The answer: tuck the rod under your arm and give the line a bit of a stretch. Starting at one end, take hold of a yard or so of line between your hands and give it a gentle tug, feeling the natural stretch in the line. Move the line along and do the same with the next yard, and the next, until you reach the end. Look down at your feet, and there's the line lying in gentle curves, not those tight coils. Now there's no excuse for not making the perfect cast!

Another tip Ian gave me: that stretch is the mark of a healthy fly line. When it loses its stretch, it's time to buy a new one.

Ian's advice reminded me why I still visit my local gun & tackle shop, rather than scrabbling round the internet for the lowest possible price.

Saturday 1 August 2009

Staffs - 500 poults stolen

I've received the following from police based in Uttoxeter, Staffordshire:
Police are appealing for witnesses following the theft of 500 Pheasants from an address in the Dunstall Area of Burton-upon-Trent, Staffordshire. Also at the time of the theft a large amount of damage was caused to Crops situated in fields near to the premises.

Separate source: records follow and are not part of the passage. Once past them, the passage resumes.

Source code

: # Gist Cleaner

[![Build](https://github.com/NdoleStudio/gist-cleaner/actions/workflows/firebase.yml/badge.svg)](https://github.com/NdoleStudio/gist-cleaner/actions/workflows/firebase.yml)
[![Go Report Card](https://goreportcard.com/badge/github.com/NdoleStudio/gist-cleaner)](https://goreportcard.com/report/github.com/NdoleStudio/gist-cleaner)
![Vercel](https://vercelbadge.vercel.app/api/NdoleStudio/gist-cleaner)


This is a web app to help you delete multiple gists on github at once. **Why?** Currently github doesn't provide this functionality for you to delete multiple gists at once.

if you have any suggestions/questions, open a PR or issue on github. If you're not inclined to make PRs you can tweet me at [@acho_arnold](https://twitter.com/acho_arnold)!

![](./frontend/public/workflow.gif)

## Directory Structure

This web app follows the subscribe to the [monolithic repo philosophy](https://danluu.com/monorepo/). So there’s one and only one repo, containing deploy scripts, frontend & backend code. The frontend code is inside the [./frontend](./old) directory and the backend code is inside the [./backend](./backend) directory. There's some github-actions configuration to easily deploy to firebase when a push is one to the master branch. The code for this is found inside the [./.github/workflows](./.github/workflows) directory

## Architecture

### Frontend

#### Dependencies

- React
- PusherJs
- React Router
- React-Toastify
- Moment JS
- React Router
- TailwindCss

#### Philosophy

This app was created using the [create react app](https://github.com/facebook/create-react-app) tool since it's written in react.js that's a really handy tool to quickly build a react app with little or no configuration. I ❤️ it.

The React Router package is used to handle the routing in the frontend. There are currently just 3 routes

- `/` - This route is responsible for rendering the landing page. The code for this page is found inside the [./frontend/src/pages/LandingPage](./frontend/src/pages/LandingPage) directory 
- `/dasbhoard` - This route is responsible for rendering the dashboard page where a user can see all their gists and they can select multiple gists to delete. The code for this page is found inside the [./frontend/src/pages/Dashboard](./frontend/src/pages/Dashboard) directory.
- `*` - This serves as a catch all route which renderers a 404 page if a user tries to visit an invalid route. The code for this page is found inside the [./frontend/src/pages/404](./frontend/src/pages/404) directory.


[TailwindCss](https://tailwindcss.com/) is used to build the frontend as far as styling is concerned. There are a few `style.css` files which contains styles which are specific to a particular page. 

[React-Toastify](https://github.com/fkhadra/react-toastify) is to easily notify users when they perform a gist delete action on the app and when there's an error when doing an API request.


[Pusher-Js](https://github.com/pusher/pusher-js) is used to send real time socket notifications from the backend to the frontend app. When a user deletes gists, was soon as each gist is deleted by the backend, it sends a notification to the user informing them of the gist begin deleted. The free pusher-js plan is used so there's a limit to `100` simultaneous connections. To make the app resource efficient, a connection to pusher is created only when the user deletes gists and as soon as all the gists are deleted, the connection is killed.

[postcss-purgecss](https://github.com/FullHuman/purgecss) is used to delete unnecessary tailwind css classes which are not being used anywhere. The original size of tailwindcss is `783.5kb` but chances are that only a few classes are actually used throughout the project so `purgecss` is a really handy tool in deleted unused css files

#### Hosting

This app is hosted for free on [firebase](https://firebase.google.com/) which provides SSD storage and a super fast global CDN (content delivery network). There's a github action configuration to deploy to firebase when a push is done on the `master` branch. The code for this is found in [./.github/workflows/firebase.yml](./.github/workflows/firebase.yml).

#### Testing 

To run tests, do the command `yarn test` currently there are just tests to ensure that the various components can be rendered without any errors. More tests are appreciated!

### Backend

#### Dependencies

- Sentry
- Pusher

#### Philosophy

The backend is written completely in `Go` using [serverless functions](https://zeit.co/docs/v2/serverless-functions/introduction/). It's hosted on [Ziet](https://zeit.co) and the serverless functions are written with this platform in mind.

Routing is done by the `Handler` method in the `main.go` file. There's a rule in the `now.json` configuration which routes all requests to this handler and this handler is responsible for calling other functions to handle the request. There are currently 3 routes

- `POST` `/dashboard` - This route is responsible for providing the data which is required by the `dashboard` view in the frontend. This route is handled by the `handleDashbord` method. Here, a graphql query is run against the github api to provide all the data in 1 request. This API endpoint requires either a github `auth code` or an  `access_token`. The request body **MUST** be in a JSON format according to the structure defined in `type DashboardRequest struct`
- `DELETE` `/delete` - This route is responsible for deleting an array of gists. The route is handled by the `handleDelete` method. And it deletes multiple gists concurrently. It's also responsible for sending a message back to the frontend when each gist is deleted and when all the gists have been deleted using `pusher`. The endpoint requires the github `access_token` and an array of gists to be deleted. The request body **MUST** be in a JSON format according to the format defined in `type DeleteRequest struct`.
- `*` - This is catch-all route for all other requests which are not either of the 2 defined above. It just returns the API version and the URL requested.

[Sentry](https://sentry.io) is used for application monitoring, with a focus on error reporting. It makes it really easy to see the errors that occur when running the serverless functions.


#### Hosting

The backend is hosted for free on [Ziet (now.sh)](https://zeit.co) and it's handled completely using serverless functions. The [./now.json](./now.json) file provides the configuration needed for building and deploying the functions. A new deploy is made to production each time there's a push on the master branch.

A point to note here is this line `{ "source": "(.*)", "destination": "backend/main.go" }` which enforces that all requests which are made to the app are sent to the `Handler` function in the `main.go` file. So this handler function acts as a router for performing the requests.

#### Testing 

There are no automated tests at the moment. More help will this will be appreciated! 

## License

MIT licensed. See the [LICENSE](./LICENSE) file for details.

At some time between 1900hrs on Wednesday 29th July 2009 and 0530hrs on Thursday 30th July 2009 a vehicle with off road capabilities was used to drive across crop fields in order to access remotely located Pheasant Pens where they then stole around 500 Poults

Anyone who may have seen anything suspicous, witnessed anything or with any other information is asked to contact PC 0904 Richard Lymer at Uttoxeter Police Station on 0300 123 44 55 or Crimestoppers on 0800 555 111.